During the winter he went into New York to hear good music and to broadcast on the General Motors Family Hour with Mary Garden, Nora Bayes, and other celebrities. He organized and rehearsed amateur symphony orchestras made up of business and professional men and women in several small cities of New York.

Bandmaster Patrick Conway, like his Irish friends, Patrick Gilmore and Victor Herbert, had two gifts often said to be peculiar to their nationality—the gift of music and the gift of making friends. But Patrick Conway had still another rare gift—that of inspiring his students with his own ideals. Countless young men turned to musical careers after finding a master teacher and a loyal friend in “Patsy” as they affectionately called him.

Conway was a striking figure as he directed his boys in almost faultless renditions of Beethoven, Tchaikovsky, Greig, Debussy and other great composers. The simplicity that characterized him was evident in his manner of conducting. He believed, “The conductor’s motions are intended as signs and suggestions to his musicians—nothing more. He doesn’t need to do a thing to entertain his audience. His band is there for that purpose, and the more he devotes himself to directing, the better the band will succeed in its purpose.”

A Conway band was equally at home with military selections and popular music. No leader of that day knew better how to make programs that the public wanted and yet make them like only the best.

If Conway had any leisure time, he knew what to do with it. Reading or hiking with one of his dogs as a companion were popular pastimes. He collected authentic stories about early days in the West.

His favorite sports were boxing and baseball. Each year at the opening game at the New York Polo Grounds he took a small band to play for his old friend, John J. (Muggsie) McGraw.

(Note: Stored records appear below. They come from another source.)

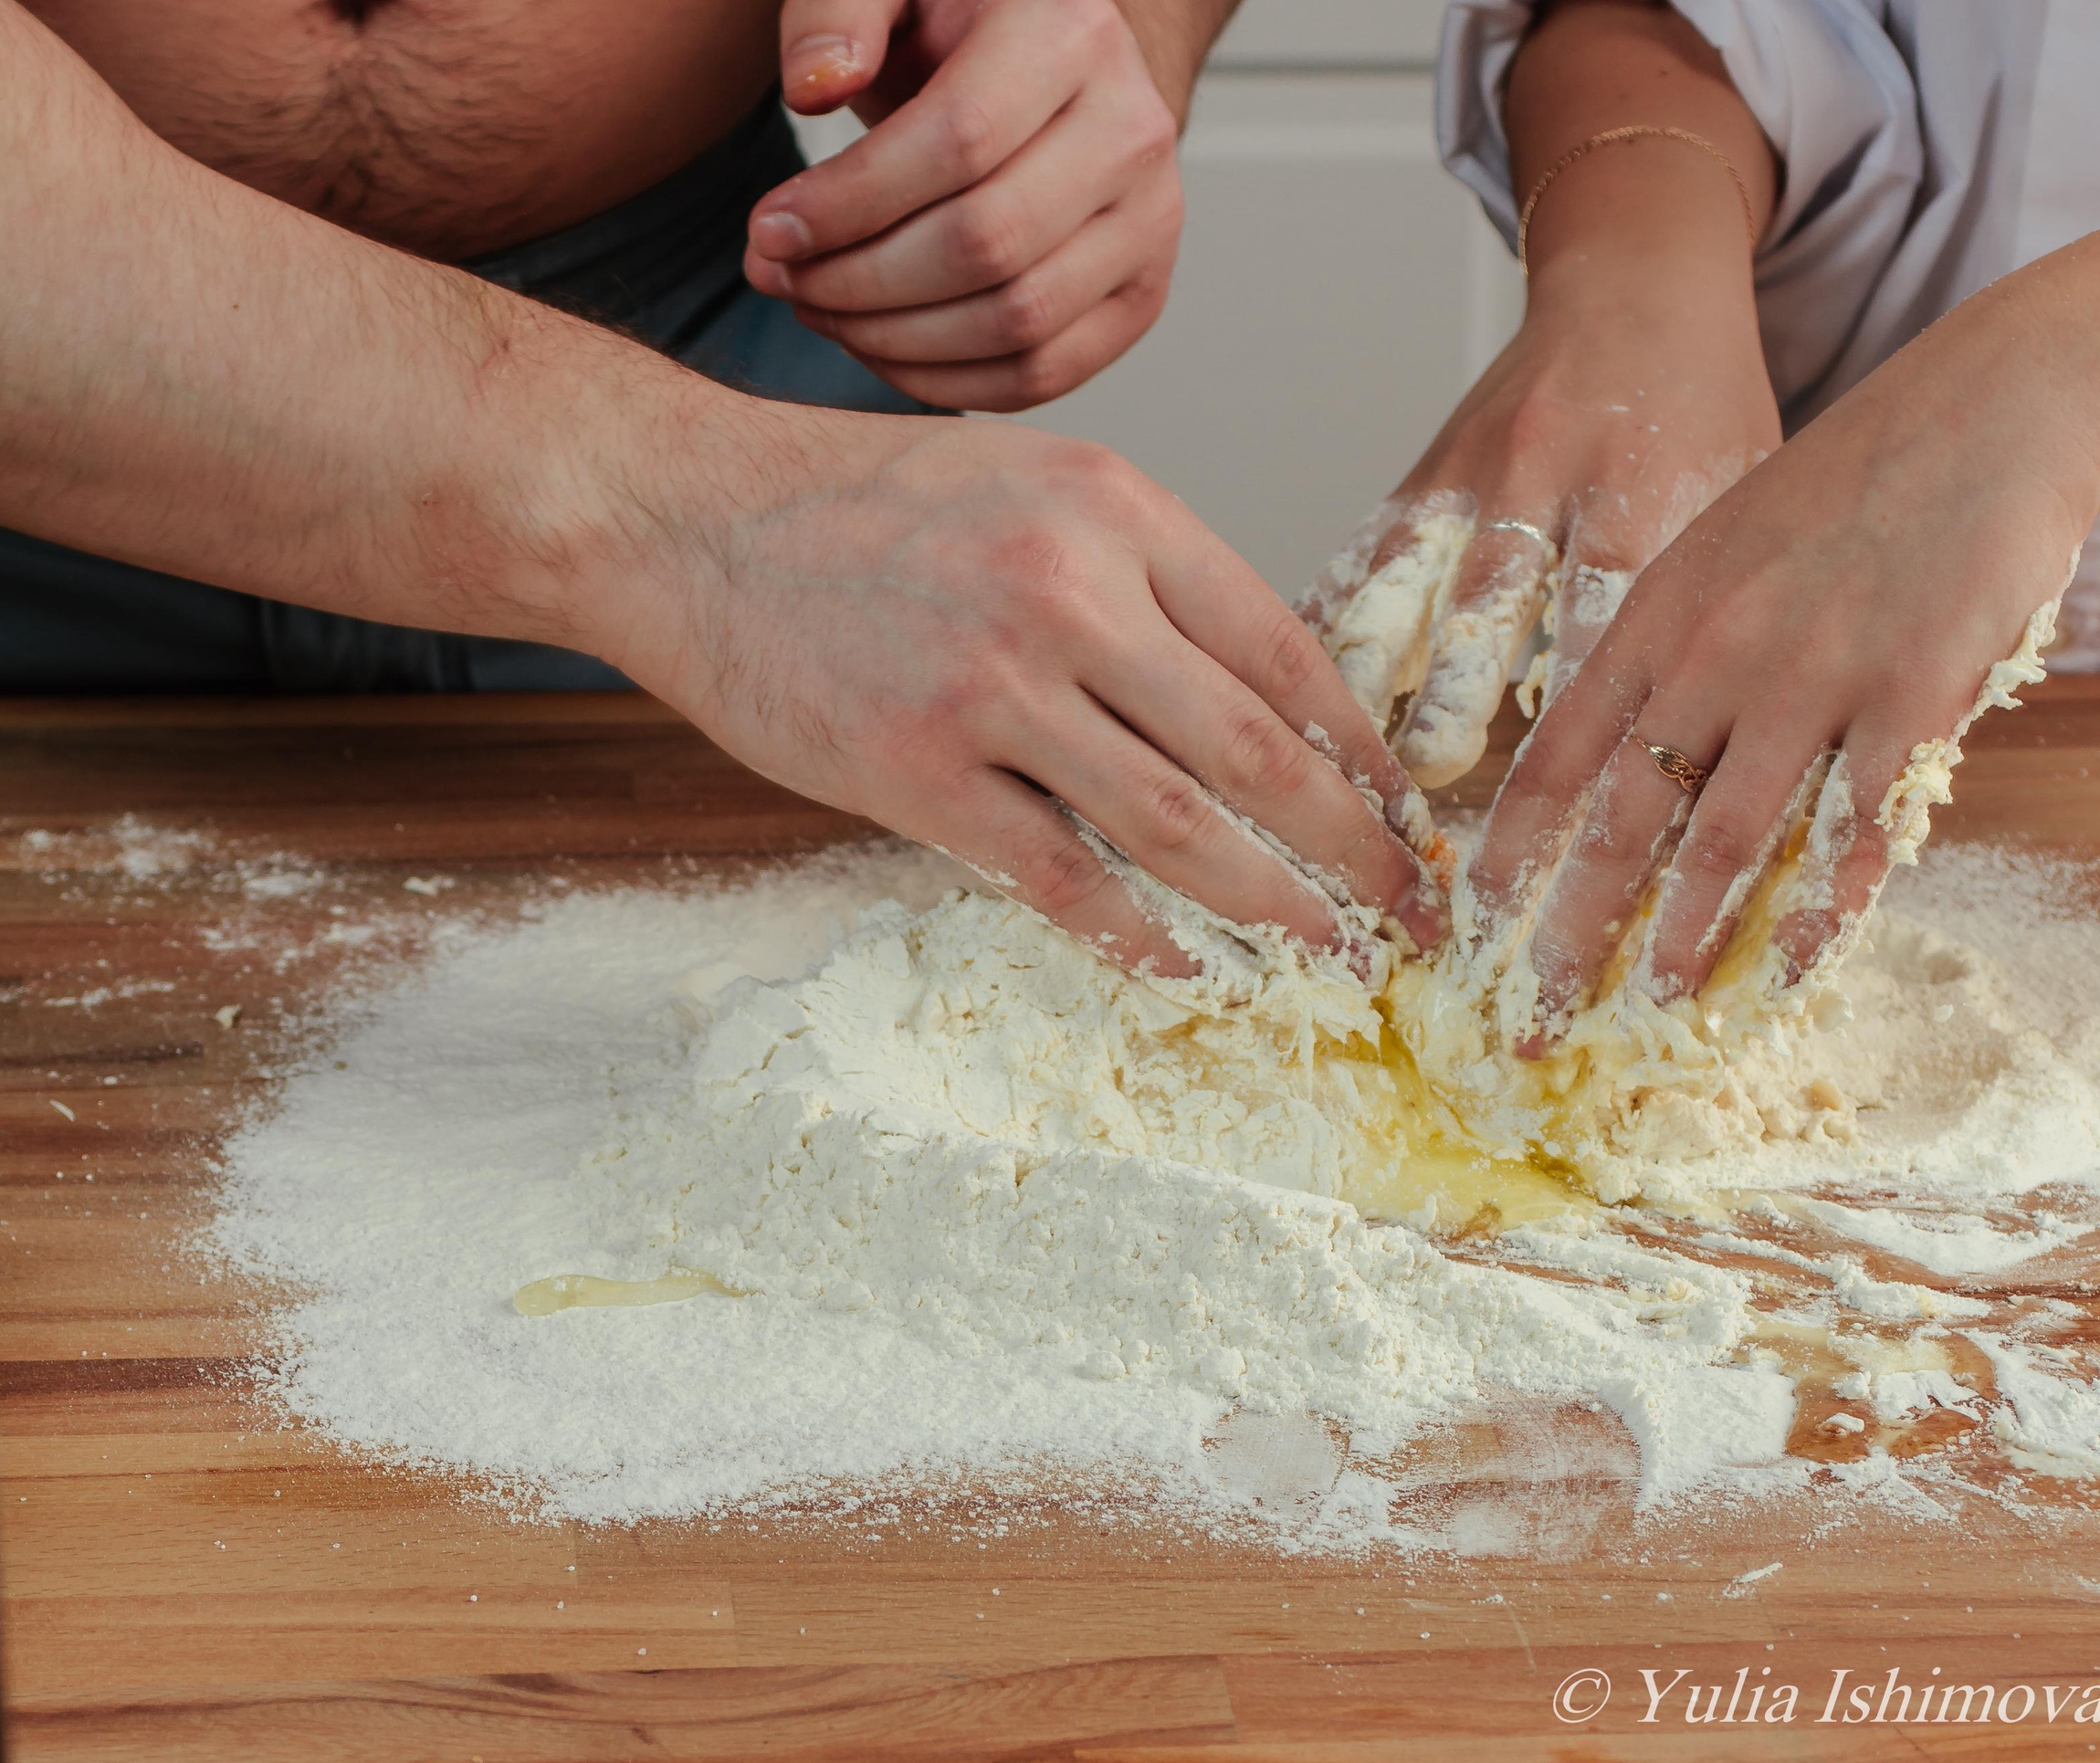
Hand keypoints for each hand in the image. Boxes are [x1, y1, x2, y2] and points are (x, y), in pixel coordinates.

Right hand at [610, 405, 1448, 975]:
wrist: (689, 514)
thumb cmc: (866, 502)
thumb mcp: (1034, 484)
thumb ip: (1144, 575)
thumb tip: (1255, 698)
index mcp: (1118, 512)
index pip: (1283, 647)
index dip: (1360, 745)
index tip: (1405, 810)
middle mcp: (1071, 594)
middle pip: (1254, 749)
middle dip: (1354, 845)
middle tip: (1410, 908)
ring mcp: (991, 688)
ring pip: (1175, 826)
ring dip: (1272, 905)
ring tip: (1333, 954)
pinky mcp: (914, 772)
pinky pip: (1057, 878)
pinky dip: (1134, 935)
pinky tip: (1188, 969)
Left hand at [743, 0, 1183, 411]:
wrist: (1054, 69)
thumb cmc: (958, 27)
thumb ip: (837, 10)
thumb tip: (813, 90)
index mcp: (1073, 33)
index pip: (959, 142)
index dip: (851, 202)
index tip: (769, 229)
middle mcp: (1133, 132)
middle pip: (987, 245)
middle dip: (859, 280)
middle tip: (780, 277)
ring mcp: (1150, 224)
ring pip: (1016, 322)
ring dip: (892, 339)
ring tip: (819, 309)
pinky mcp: (1140, 296)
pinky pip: (1041, 373)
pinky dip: (945, 380)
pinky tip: (877, 347)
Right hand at [1300, 258, 1778, 789]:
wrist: (1635, 283)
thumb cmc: (1703, 404)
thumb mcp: (1745, 484)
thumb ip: (1722, 587)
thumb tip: (1716, 723)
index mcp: (1643, 477)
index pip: (1606, 604)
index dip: (1582, 695)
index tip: (1564, 780)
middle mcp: (1547, 471)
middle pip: (1490, 592)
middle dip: (1455, 684)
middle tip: (1430, 768)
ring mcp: (1473, 468)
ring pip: (1407, 575)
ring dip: (1372, 666)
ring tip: (1340, 742)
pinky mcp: (1425, 472)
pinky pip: (1366, 555)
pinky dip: (1332, 621)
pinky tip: (1296, 681)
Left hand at [1468, 326, 2097, 1053]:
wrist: (1994, 407)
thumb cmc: (1852, 478)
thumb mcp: (1724, 539)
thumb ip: (1674, 639)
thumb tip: (1629, 740)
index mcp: (1658, 614)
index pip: (1559, 752)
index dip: (1515, 843)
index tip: (1473, 916)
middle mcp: (1717, 655)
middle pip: (1624, 819)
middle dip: (1572, 926)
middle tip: (1534, 1008)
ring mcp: (1814, 681)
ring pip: (1727, 840)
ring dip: (1682, 939)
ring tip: (1648, 1012)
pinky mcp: (1912, 702)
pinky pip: (1854, 833)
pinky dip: (1820, 913)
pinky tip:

Patrick Conway died at Ithaca, June 10, 1929, at the height of his usefulness. At the time of his death the Ithaca Journal News paid the following tribute: “It is no small thing to have gladdened the hearts of the people, to have lifted them repeatedly above the mundane and trivial, to have made them forget the heat of the working day in the exaltation of good music. This was Patrick Conway’s contribution to his time, and for it he has earned the heartfelt gratitude of more than one generation. His own tradition of uncompromising musicianship, his belief in offering the best to popular audiences will be carried on by those who have learned from him.”

EDWIN FRANKO GOLDMAN

“What do you want to play young fellow?” asked the instructor of the grade school band, turning to the applicant next in line.